Mr et  Mme Dewey avaient acheté en 1932 une propriété (l'abbaye Sainte Marie) à Longues sur Mer près de Bayeux; ils l'ont gardée jusqu'en 1964 date à laquelle, la mort dans l'âme, ils l'ont vendue. Ils y venaient chaque été et Peter, qui travaillait pour un journal à Paris dans les années 40, y venait très souvent. Des souvenirs de Longues sur Mer furent évoqués dans un livre écrit par Peter, "As they were", publié par sa famille après son décès. Depuis 1964, l'Abbaye appartient à la famille d'Anglejan.

Mr et Mme Dewey et l'ensemble de la famille venaient presque tous à l'abbaye de Longues sur Mer chaque été.

Mr et Mme Dewey ont eu 4 enfants Suzette, Charles, Louise et Peter qui était le plus jeune. ils ont eu 11 petits enfants; 7 sont encore vivants. Un de leurs petit-fils, David Alger, est décédé le 11 septembre 2001 dans l'attentat contre le World Trade Center à New York.

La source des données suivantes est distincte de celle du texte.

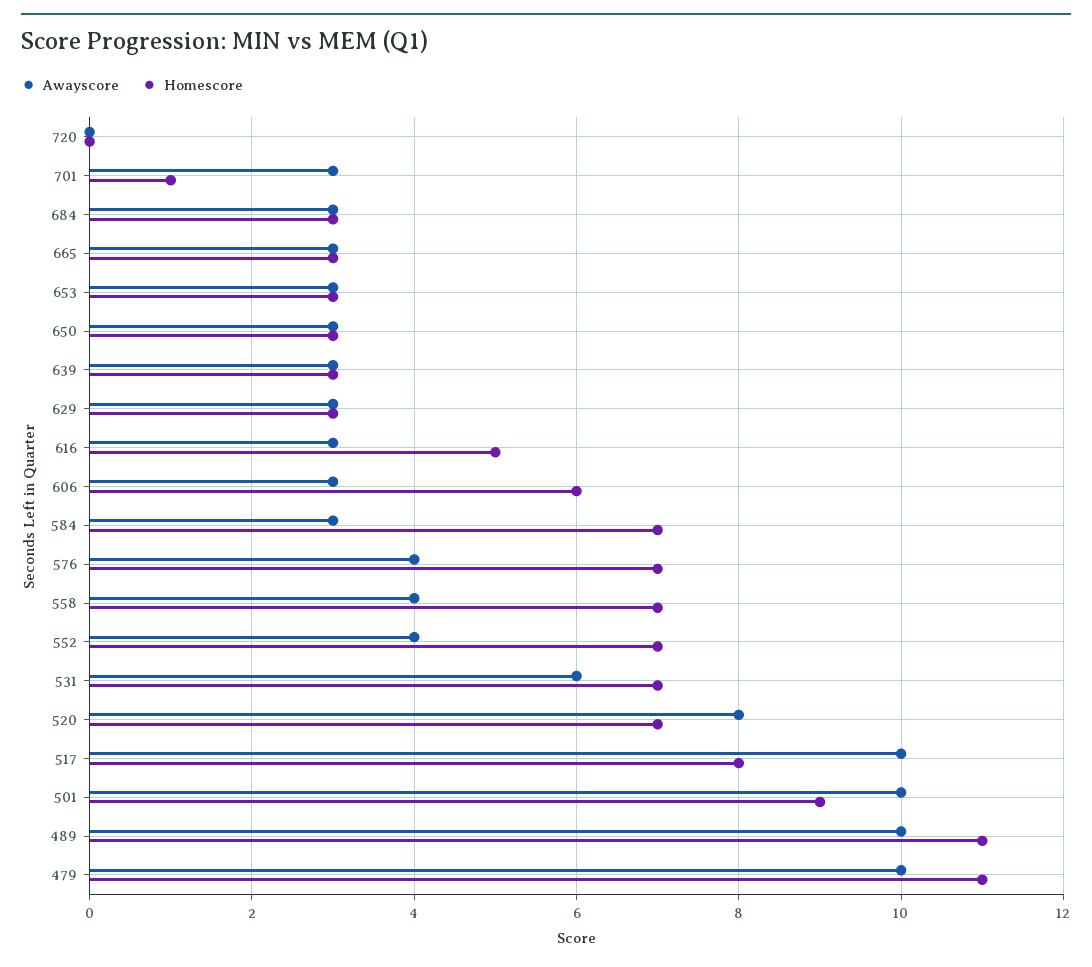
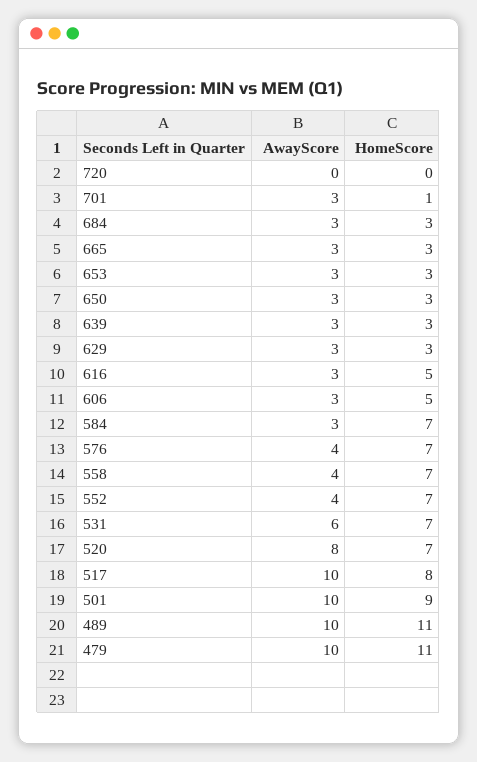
Homescore, 606: 6 -> 5

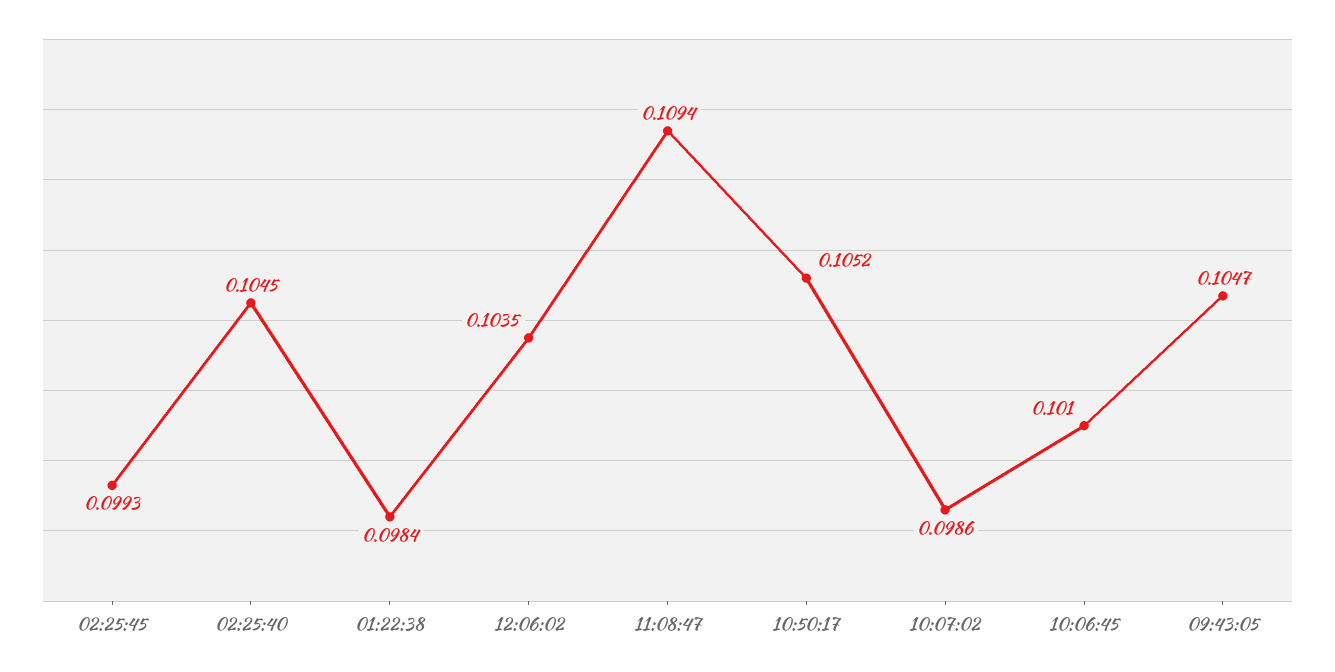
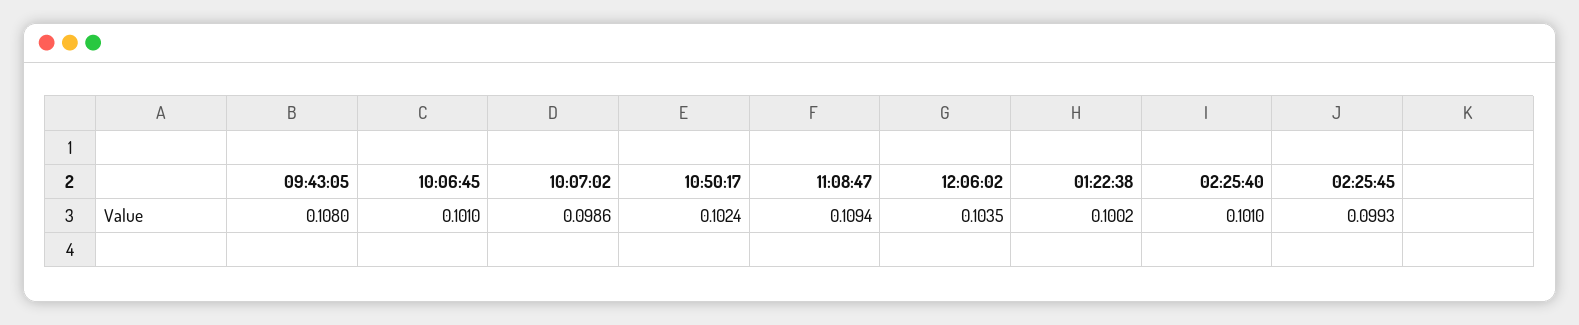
02:25:40: 0.1045 -> 0.101
01:22:38: 0.0984 -> 0.1002
10:50:17: 0.1052 -> 0.1024
09:43:05: 0.1047 -> 0.108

La fille unique de Peter Dewey, Nancy, qui avait 18 mois quand son père est décédé, venait aussi à l'abbaye avec ses cousins quand elle était adolescente et aimait parler de son père avec Mme Dufour qui l'avait bien connu; Nancy a sa résidence principale à New York.

Du point de vue politique, les Dewey et leurs amis étaient républicains et il semble que leurs petits-enfants le soient encore de nos jours car certains d'entre eux ont apporté leur soutien financier à l'adversaire d'Obama. Ceci pourrait peut-être expliquer une certaine froideur, peu compréhensible de prime abord,
à l'égard de ces associations caritatives, voire une certaine ingratitude. On se rappelle l'influence du Parti Communiste (opposé par principe à l'aide économique en provenance des USA) dans l'opinion française de l'époque.

L'amiral George Dewey (qui a laissé un nom dans l'histoire pour sa victoire écrasante contre l'escadre espagnole à la
bataille de la baie de Manille durant la guerre hispano-américaine en 1898) et Thomas E. Dewey, qui fut gouverneur de New York de 1943 à 1954 et deux fois candidat malheureux aux élections présidentielles (en 1944 contre Franklin Roosevelt et en 1948 contre Harry Truman),  sont des cousins éloignés de Charles S. Dewey. Il était lui-même membre du Congrès et habitait Washington.

Sa tombe se trouve au cimetière d'Arlington à Washington DC.